Ok so we have picked up a skinny dog and by skinny I mean ribs and back bone showing, he has been to the vet and all checked out so he is healthy but I am wanting to put weight on him. Would a high fat diet do it? We will be switching him to RAW so can he gain weight with RAW? I have never had to get a dog to gain weight so when we fed RAW it was pretty easy to maintain the dogs weight. If RAW will do the trick what is the best foods for gaining weight.


----------



## DaneMama (Jun 27, 2008)

Welcome!

Glad to hear that you are going to be switching to raw.

I would suspect that he is skinny from lack of continuous nutrition and neglect. With constant nutrition and care he should regain weight easily. I don't recommend that you feed a high fat diet or try to fatten him up in any extra way shape or form. Just give him the amount of food for his *ideal* weight per day and go from there. If you give him a high fat diet or try and fatten him up, most likely he will get sick and have diarrhea and vomiting because his system is just not used to it. He will gain weight back quickly just from adequate nutrition alone, especially on raw. 

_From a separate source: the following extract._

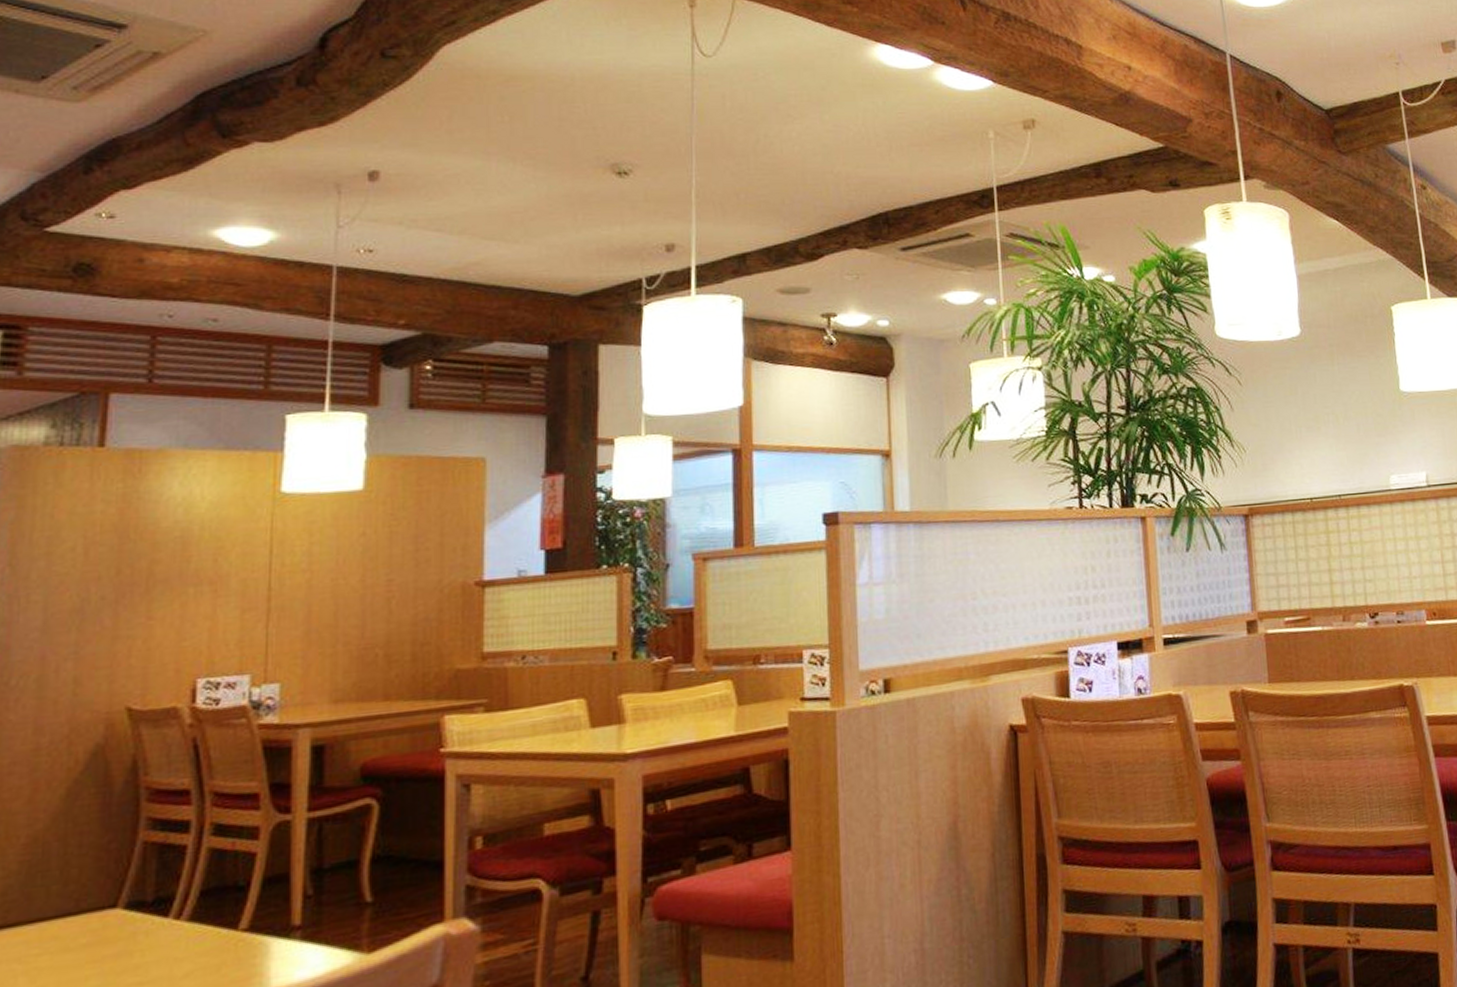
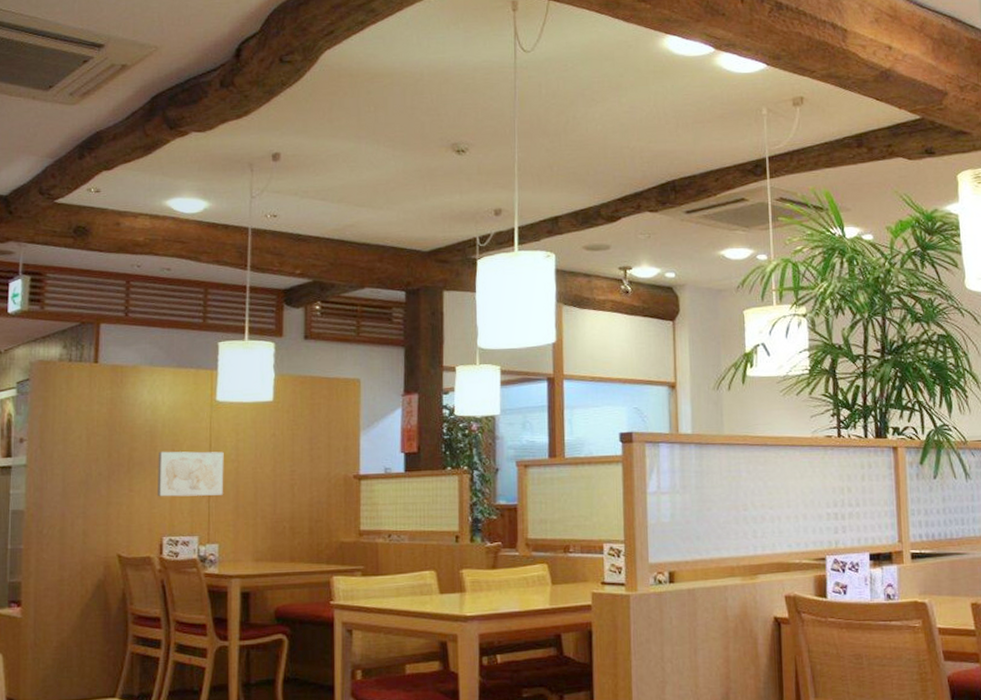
wall art: none [191,559,291,625] -> present [158,451,224,497]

I would start the switch just like with any other dog. Here is a getting started guide that I recommend you follow:

How to get started | Prey Model Raw

Good luck!


----------



## gsdmom (Jul 1, 2010)

Thanks, Yes he was found as a stray and was painfully thin, matted, he also seems to have been knocked around as he is way worried about being hit  when found. The good person who picked him off the street was unable to find his owner and so she had him a month and we got him recently, she was feeding Iams. I just hate to see his back bone, he also lacks muscle tone. It kills me to see this beautiful magnificant animal so thin. 
Thanks off to read the link


----------



## DaneMama (Jun 27, 2008)

Definitely, here to help :wink:

Once he gets on a more nutritious diet (raw) and gets some much needed TLC, you can start getting him back in shape...not just weight wise but in good physical/muscular shape. 

Come back with any and all questions you might have :wink:


----------